My friends tell me that I am one of the strongest women that they’ve known! Yet, 2020 tested me to my extreme limits in so many ways! This was the most challenging year of my life that I recall. And, I should add that my life, although very blessed, has been a difficult one by many standards. Regardless of all that happened I found this to be a year of reflections and empathy!
I begun the year stressed to the limits of insanity! At work front, I was managing the Digital Accessibility Program at Sabre and we were reaching the ultimate milestone of having an executive’s endorsement, which needed a great deal of effort on my part. At home, I had been a caregiver to my husband, David, who was suffering from aftereffects of multiple strokes, as well as dementia. This, also, made me the head of the household at all fronts. We had daytime caregivers while I was at work. That topic deserves several blogs on its own. So, I won’t get into it here except that I had my hands full with them as well!
The COVID-19 lockdown was a blessing for me (forgive me for putting it this way) since I got to rest a little when I would’ve been on the road. I also had to stop our daytime care giving services. Somehow, I was able to balance work and caring well since the shutdown. It also became was a period when David and I were able to reconnect and spend quality time together! I can’t express enough the value of those few weeks for me! Precious memories that I will cherish for the rest of my life.
Late March, I decided to leave my job and become a fulltime caregiver to David. Unfortunately, my departing from my position took lover a month due to the need for knowledge transfer. I did not know that my David did not have that much time to wait! I lost David, the love of my life and my soulmate on April! 15.
This year had already begun with the loss of three friends and associates. A week after David’s passing, I also lost a mother-figure of 43 years! And, the deaths in my church community kept adding up to the point that now I don’t even want to open an email from my church with the fear of reading about another death. I am saturated with grief!
This is when my empathy for those who have lost loved ones grew even deeper for me. I truly feel the pain that the family members experience. It doesn’t matter whether the death was caused by COVID-19, an illness, or senseless gunshots! I feel your pain and I truly feel sad for anyone minimizing such pain for political reasons.

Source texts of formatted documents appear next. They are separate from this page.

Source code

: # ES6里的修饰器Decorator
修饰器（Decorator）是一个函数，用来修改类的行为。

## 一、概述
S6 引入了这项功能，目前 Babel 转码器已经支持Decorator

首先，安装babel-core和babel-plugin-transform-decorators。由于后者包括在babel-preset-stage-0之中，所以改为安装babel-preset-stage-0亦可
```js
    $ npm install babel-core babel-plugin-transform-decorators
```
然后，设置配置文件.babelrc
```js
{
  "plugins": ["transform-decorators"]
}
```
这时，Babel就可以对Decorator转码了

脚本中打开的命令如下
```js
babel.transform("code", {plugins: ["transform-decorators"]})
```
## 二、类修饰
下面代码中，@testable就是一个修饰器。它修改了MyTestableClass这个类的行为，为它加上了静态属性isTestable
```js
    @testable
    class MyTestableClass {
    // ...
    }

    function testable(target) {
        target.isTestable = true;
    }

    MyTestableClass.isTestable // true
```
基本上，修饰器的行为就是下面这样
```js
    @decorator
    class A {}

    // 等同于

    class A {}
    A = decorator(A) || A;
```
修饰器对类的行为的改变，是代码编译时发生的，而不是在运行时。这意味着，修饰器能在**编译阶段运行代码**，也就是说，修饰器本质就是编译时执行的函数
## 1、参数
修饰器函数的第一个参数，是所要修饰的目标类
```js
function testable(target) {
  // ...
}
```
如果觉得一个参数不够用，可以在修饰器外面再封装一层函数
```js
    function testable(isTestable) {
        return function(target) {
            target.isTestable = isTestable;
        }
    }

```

Also having been in a vulnerable situation of not having a job or enough income in the past, I empathize with the anxiety for those who are in similar situations now. My heart breaks every time I see the images of rows and rows of cars waiting for a share at food pantries. It’s a cliché to say these are hard times. But they are…in the most unprecedented ways. The way I see it, the problem is not just an unknown disease, hardships caused due to environmental disasters, or a political situation. The problem is that they all have been intertwined in the worst way in 2020!
During my most stressed times, I would find myself losing ground and perspective of my life and the happenings around me. So, they would stress me further. I found myself having to ground myself and my emotions over and over. My way of doing that was to listen to Eckart Tolley’s book, The Power of Now. And, to make sure that I meditated well on daily basis. What blessings have these been to me. These practices helped me clear my heart of anger and frustrations, and helped me see things clearly.
So, my message to you is to please, please, stay in touch with the core of yourself! It is so easy to get caught up with all the fears and angers around us. Don’t accept them from anyone! Let the good inside you to shine through and overshadow any negativity that is influencing you. Even if you disagree with someone, respect the other person and choose to see the good in them, and speak of love and not hate! Speak with love. You will be surprised to find out how liberating this mindset can be! I assure you that this is not just empty words. My best friend and I could not be any further apart on certain topics, most obvious one being politics! Yet we love each other and respect each other’s points of view. We choose to see the humanity of the other, first. We touch sensitive topics every now-and-then. But, agree to disagree respectfully and move on. We are not an exception either. I have seen that amongst other friends and colleagues as well.
I hope that you will find your path to connecting with the better angels in you on regular basis and allow empathy for all grow within you.
I wish everyone a new year full of joy, good health, and empathy!